Occasional Crew member Leon Russell, looking like a pimp Santa with his dark glasses and a cane, started off playing demos for $10 a song. "I got to eat that day," he says of that time. And though he says most of the hit recordings he did with Hazlewood and producer Snuff Garrett ("This Diamond Ring," "Gypsies, Tramps and Thieves") weren't really "my cup of tea," they wouldn't have sounded as good without him.

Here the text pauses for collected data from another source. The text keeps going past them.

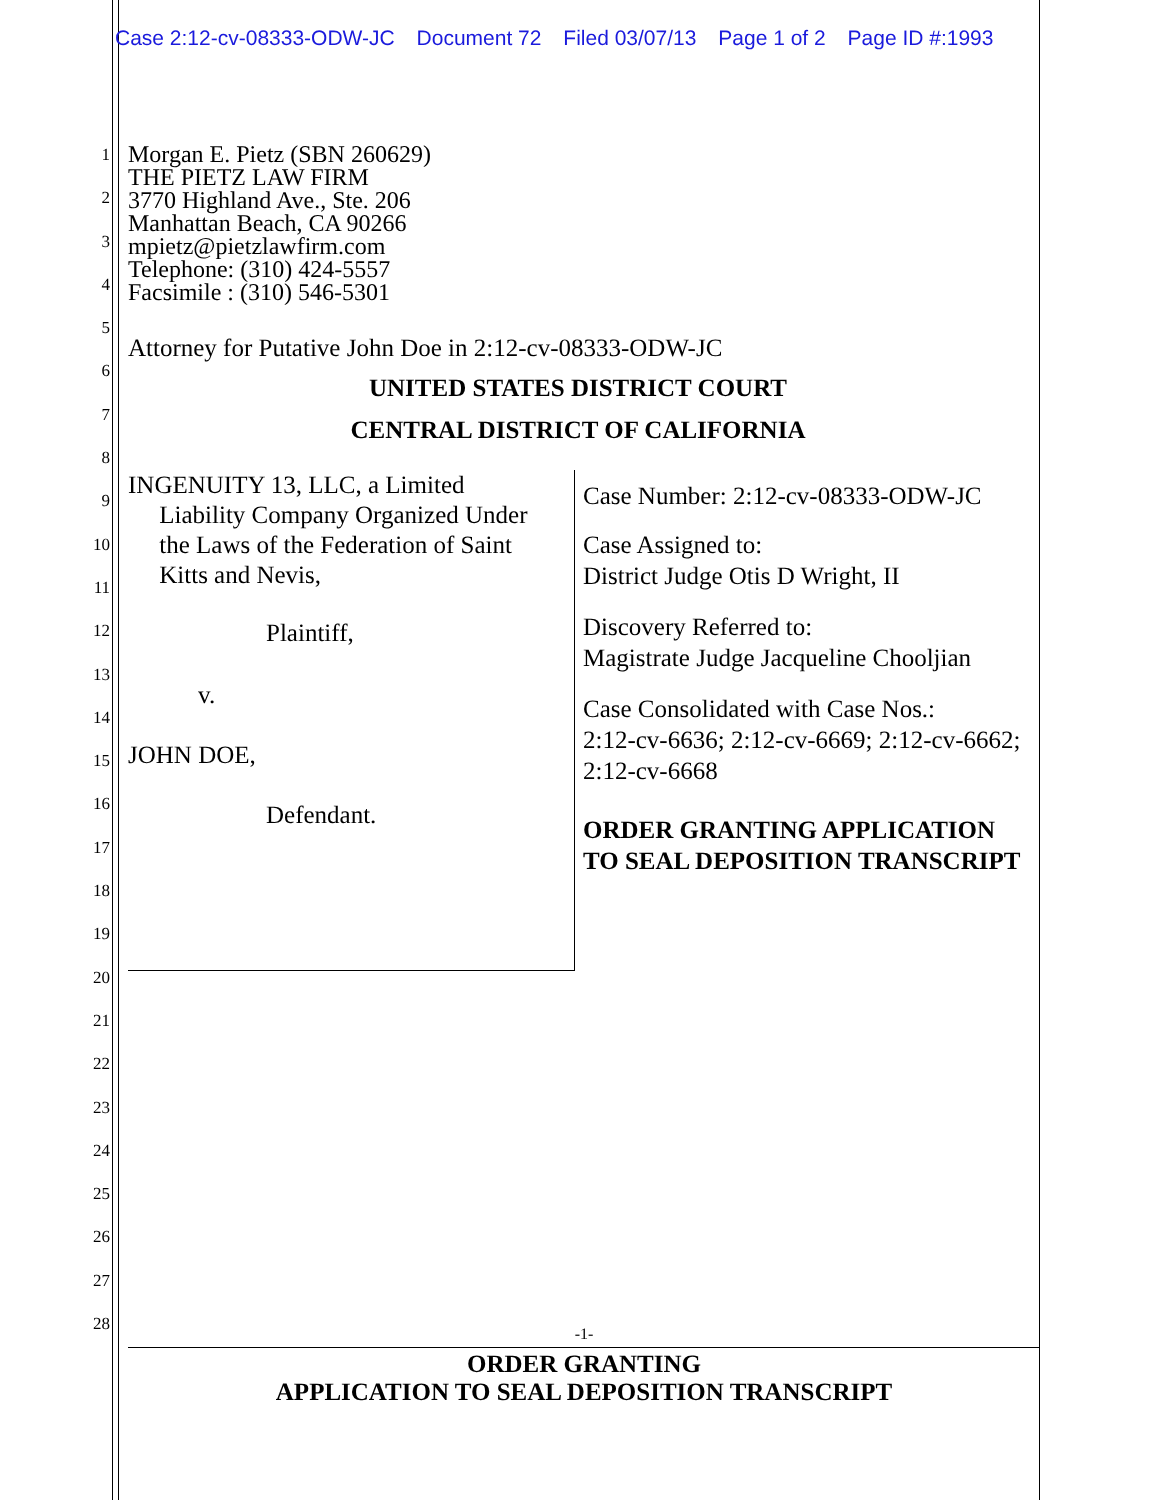Case 2:12-cv-08333-ODW-JC Document 72 Filed 03/07/13 Page 1 of 2 Page ID #:1993
1
2
3
4
5
6
7
8
9
10
11
12
13
14
15
16
17
18
19
20
21
22
23
24
25
26
27
28
Morgan E. Pietz (SBN 260629)
THE PIETZ LAW FIRM
3770 Highland Ave., Ste. 206
Manhattan Beach, CA 90266
mpietz@pietzlawfirm.com
Telephone: (310) 424-5557
Facsimile : (310) 546-5301
Attorney for Putative John Doe in 2:12-cv-08333-ODW-JC
UNITED STATES DISTRICT COURT
CENTRAL DISTRICT OF CALIFORNIA
INGENUITY 13, LLC, a Limited
Liability Company Organized Under
the Laws of the Federation of Saint
Kitts and Nevis,
Plaintiff,
v.
JOHN DOE,
Defendant.
Case Number: 2:12-cv-08333-ODW-JC
Case Assigned to:
District Judge Otis D Wright, II
Discovery Referred to:
Magistrate Judge Jacqueline Chooljian
Case Consolidated with Case Nos.:
2:12-cv-6636; 2:12-cv-6669; 2:12-cv-6662; 2:12-cv-6668
ORDER GRANTING APPLICATION TO SEAL DEPOSITION TRANSCRIPT
-1-
ORDER GRANTING
APPLICATION TO SEAL DEPOSITION TRANSCRIPT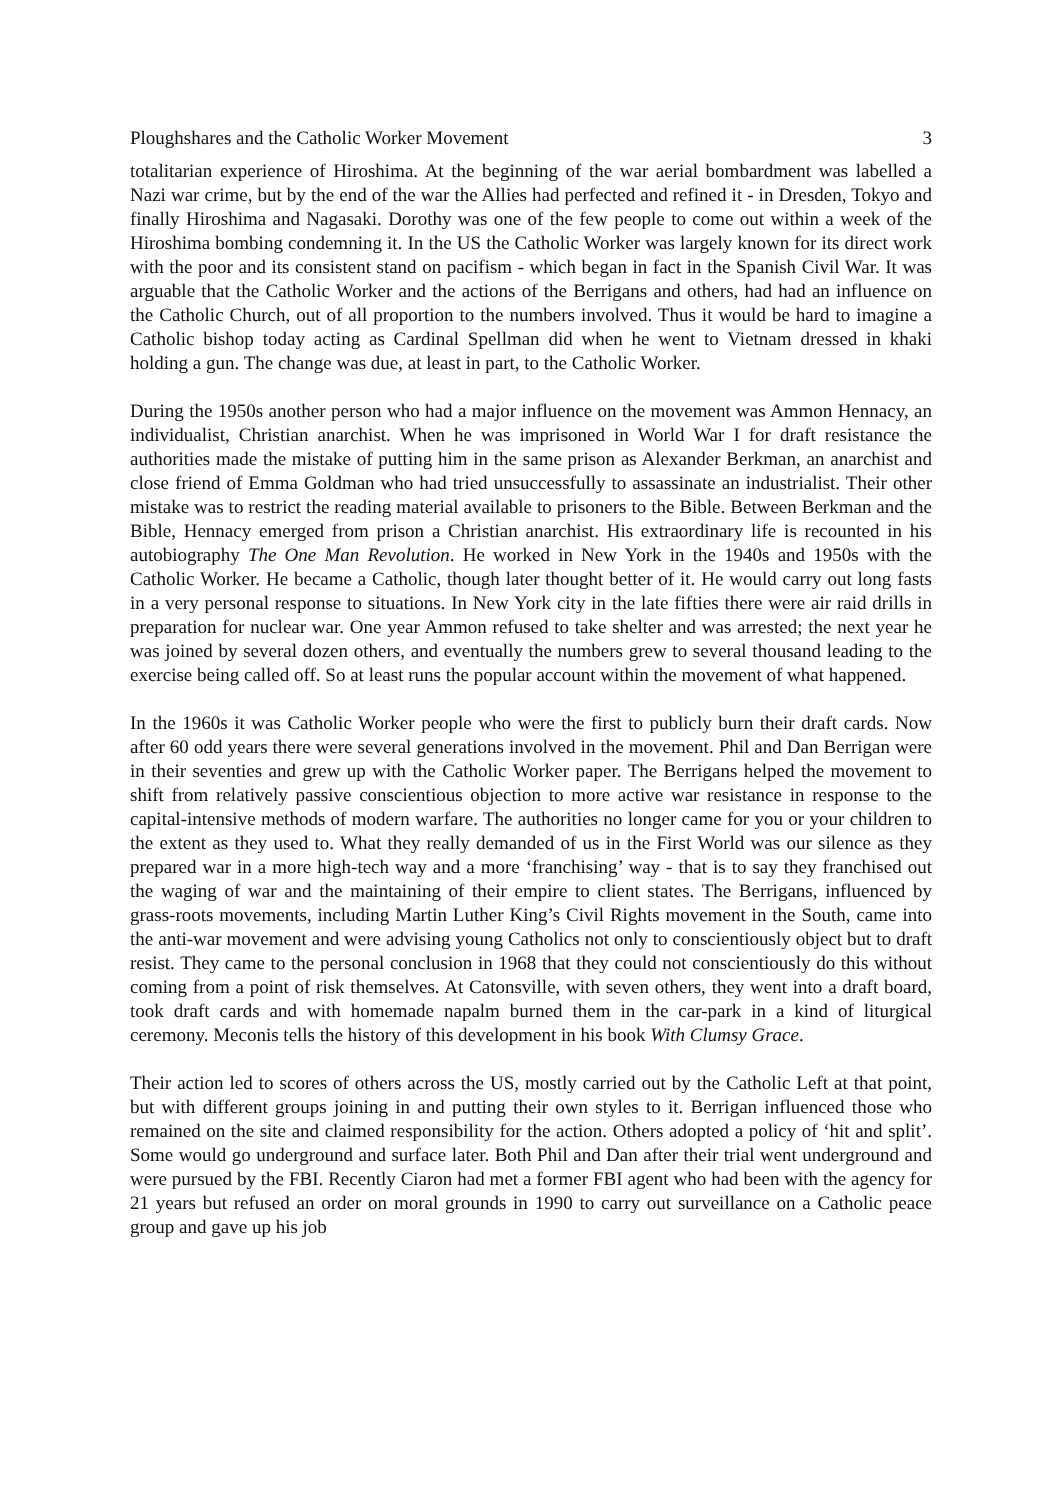Ploughshares and the Catholic Worker Movement 3
totalitarian experience of Hiroshima. At the beginning of the war aerial bombardment was labelled a Nazi war crime, but by the end of the war the Allies had perfected and refined it - in Dresden, Tokyo and finally Hiroshima and Nagasaki. Dorothy was one of the few people to come out within a week of the Hiroshima bombing condemning it. In the US the Catholic Worker was largely known for its direct work with the poor and its consistent stand on pacifism - which began in fact in the Spanish Civil War. It was arguable that the Catholic Worker and the actions of the Berrigans and others, had had an influence on the Catholic Church, out of all proportion to the numbers involved. Thus it would be hard to imagine a Catholic bishop today acting as Cardinal Spellman did when he went to Vietnam dressed in khaki holding a gun. The change was due, at least in part, to the Catholic Worker.
During the 1950s another person who had a major influence on the movement was Ammon Hennacy, an individualist, Christian anarchist. When he was imprisoned in World War I for draft resistance the authorities made the mistake of putting him in the same prison as Alexander Berkman, an anarchist and close friend of Emma Goldman who had tried unsuccessfully to assassinate an industrialist. Their other mistake was to restrict the reading material available to prisoners to the Bible. Between Berkman and the Bible, Hennacy emerged from prison a Christian anarchist. His extraordinary life is recounted in his autobiography The One Man Revolution. He worked in New York in the 1940s and 1950s with the Catholic Worker. He became a Catholic, though later thought better of it. He would carry out long fasts in a very personal response to situations. In New York city in the late fifties there were air raid drills in preparation for nuclear war. One year Ammon refused to take shelter and was arrested; the next year he was joined by several dozen others, and eventually the numbers grew to several thousand leading to the exercise being called off. So at least runs the popular account within the movement of what happened.
In the 1960s it was Catholic Worker people who were the first to publicly burn their draft cards. Now after 60 odd years there were several generations involved in the movement. Phil and Dan Berrigan were in their seventies and grew up with the Catholic Worker paper. The Berrigans helped the movement to shift from relatively passive conscientious objection to more active war resistance in response to the capital-intensive methods of modern warfare. The authorities no longer came for you or your children to the extent as they used to. What they really demanded of us in the First World was our silence as they prepared war in a more high-tech way and a more ‘franchising’ way - that is to say they franchised out the waging of war and the maintaining of their empire to client states. The Berrigans, influenced by grass-roots movements, including Martin Luther King’s Civil Rights movement in the South, came into the anti-war movement and were advising young Catholics not only to conscientiously object but to draft resist. They came to the personal conclusion in 1968 that they could not conscientiously do this without coming from a point of risk themselves. At Catonsville, with seven others, they went into a draft board, took draft cards and with homemade napalm burned them in the car-park in a kind of liturgical ceremony. Meconis tells the history of this development in his book With Clumsy Grace.
Their action led to scores of others across the US, mostly carried out by the Catholic Left at that point, but with different groups joining in and putting their own styles to it. Berrigan influenced those who remained on the site and claimed responsibility for the action. Others adopted a policy of ‘hit and split’. Some would go underground and surface later. Both Phil and Dan after their trial went underground and were pursued by the FBI. Recently Ciaron had met a former FBI agent who had been with the agency for 21 years but refused an order on moral grounds in 1990 to carry out surveillance on a Catholic peace group and gave up his job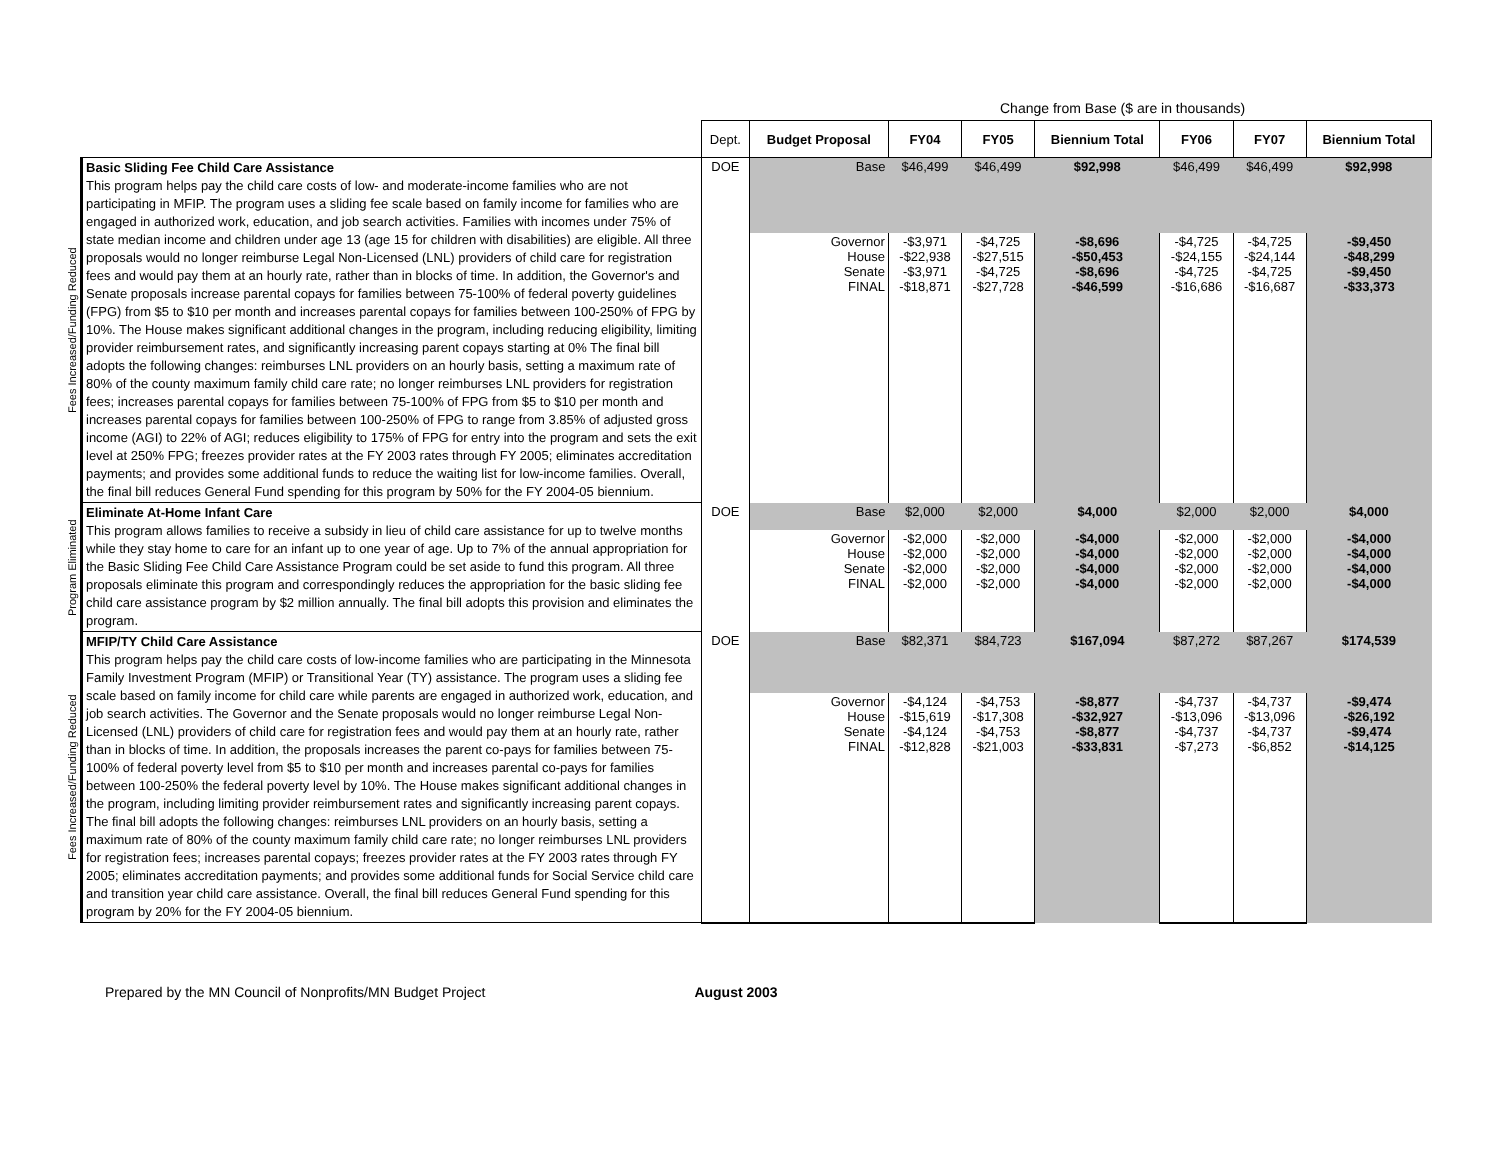Change from Base ($ are in thousands)
| | | Dept. | Budget Proposal | FY04 | FY05 | Biennium Total | FY06 | FY07 | Biennium Total |
| --- | --- | --- | --- | --- | --- | --- | --- | --- | --- |
| Fees Increased/Funding Reduced | Basic Sliding Fee Child Care Assistance This program helps pay the child care costs of low- and moderate-income families who are not participating in MFIP. The program uses a sliding fee scale based on family income for families who are engaged in authorized work, education, and job search activities. Families with incomes under 75% of state median income and children under age 13 (age 15 for children with disabilities) are eligible. All three proposals would no longer reimburse Legal Non-Licensed (LNL) providers of child care for registration fees and would pay them at an hourly rate, rather than in blocks of time. In addition, the Governor's and Senate proposals increase parental copays for families between 75-100% of federal poverty guidelines (FPG) from $5 to $10 per month and increases parental copays for families between 100-250% of FPG by 10%. The House makes significant additional changes in the program, including reducing eligibility, limiting provider reimbursement rates, and significantly increasing parent copays starting at 0% The final bill adopts the following changes: reimburses LNL providers on an hourly basis, setting a maximum rate of 80% of the county maximum family child care rate; no longer reimburses LNL providers for registration fees; increases parental copays for families between 75-100% of FPG from $5 to $10 per month and increases parental copays for families between 100-250% of FPG to range from 3.85% of adjusted gross income (AGI) to 22% of AGI; reduces eligibility to 175% of FPG for entry into the program and sets the exit level at 250% FPG; freezes provider rates at the FY 2003 rates through FY 2005; eliminates accreditation payments; and provides some additional funds to reduce the waiting list for low-income families. Overall, the final bill reduces General Fund spending for this program by 50% for the FY 2004-05 biennium. | DOE | Base | $46,499 | $46,499 | $92,998 | $46,499 | $46,499 | $92,998 |
| | | | Governor House Senate FINAL | -$3,971 -$22,938 -$3,971 -$18,871 | -$4,725 -$27,515 -$4,725 -$27,728 | -$8,696 -$50,453 -$8,696 -$46,599 | -$4,725 -$24,155 -$4,725 -$16,686 | -$4,725 -$24,144 -$4,725 -$16,687 | -$9,450 -$48,299 -$9,450 -$33,373 |
| Program Eliminated | Eliminate At-Home Infant Care This program allows families to receive a subsidy in lieu of child care assistance for up to twelve months while they stay home to care for an infant up to one year of age. Up to 7% of the annual appropriation for the Basic Sliding Fee Child Care Assistance Program could be set aside to fund this program. All three proposals eliminate this program and correspondingly reduces the appropriation for the basic sliding fee child care assistance program by $2 million annually. The final bill adopts this provision and eliminates the program. | DOE | Base | $2,000 | $2,000 | $4,000 | $2,000 | $2,000 | $4,000 |
| | | | Governor House Senate FINAL | -$2,000 -$2,000 -$2,000 -$2,000 | -$2,000 -$2,000 -$2,000 -$2,000 | -$4,000 -$4,000 -$4,000 -$4,000 | -$2,000 -$2,000 -$2,000 -$2,000 | -$2,000 -$2,000 -$2,000 -$2,000 | -$4,000 -$4,000 -$4,000 -$4,000 |
| Fees Increased/Funding Reduced | MFIP/TY Child Care Assistance This program helps pay the child care costs of low-income families who are participating in the Minnesota Family Investment Program (MFIP) or Transitional Year (TY) assistance. The program uses a sliding fee scale based on family income for child care while parents are engaged in authorized work, education, and job search activities. The Governor and the Senate proposals would no longer reimburse Legal Non-Licensed (LNL) providers of child care for registration fees and would pay them at an hourly rate, rather than in blocks of time. In addition, the proposals increases the parent co-pays for families between 75-100% of federal poverty level from $5 to $10 per month and increases parental co-pays for families between 100-250% the federal poverty level by 10%. The House makes significant additional changes in the program, including limiting provider reimbursement rates and significantly increasing parent copays. The final bill adopts the following changes: reimburses LNL providers on an hourly basis, setting a maximum rate of 80% of the county maximum family child care rate; no longer reimburses LNL providers for registration fees; increases parental copays; freezes provider rates at the FY 2003 rates through FY 2005; eliminates accreditation payments; and provides some additional funds for Social Service child care and transition year child care assistance. Overall, the final bill reduces General Fund spending for this program by 20% for the FY 2004-05 biennium. | DOE | Base | $82,371 | $84,723 | $167,094 | $87,272 | $87,267 | $174,539 |
| | | | Governor House Senate FINAL | -$4,124 -$15,619 -$4,124 -$12,828 | -$4,753 -$17,308 -$4,753 -$21,003 | -$8,877 -$32,927 -$8,877 -$33,831 | -$4,737 -$13,096 -$4,737 -$7,273 | -$4,737 -$13,096 -$4,737 -$6,852 | -$9,474 -$26,192 -$9,474 -$14,125 |
Prepared by the MN Council of Nonprofits/MN Budget Project August 2003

Most of the time, the musicians honored in The Wrecking Crew were working on dross and jingles, the daily diet of session men everywhere. Playing for geniuses like Spector or Brian Wilson was their good fortune, but those producers and arrangers were just as lucky to have these musicians. Cher, who was a teenager when she started recording with the Crew, has some of the most evocative memories in the film. "There was always a Mad magazine being passed around," she said of those sessions. Of the volatile, unstable Spector (now serving 19 years to life for second-degree murder), she recalls, "Phil was walking in another universe. In his mind, it was all him. These guys were doing what he couldn't do."

Correction: This article originally incorrectly stated that Don Randi was a guitarist; he is a keyboardist. The guitarist quoted was Al Casey, another member of the Wrecking Crew. In addition, this article incorrectly implied that Phil Spector owned Gold Star studios, where most of his "Wall of Sound" recordings were made. The studio was owned by David Gold and Stan Ross.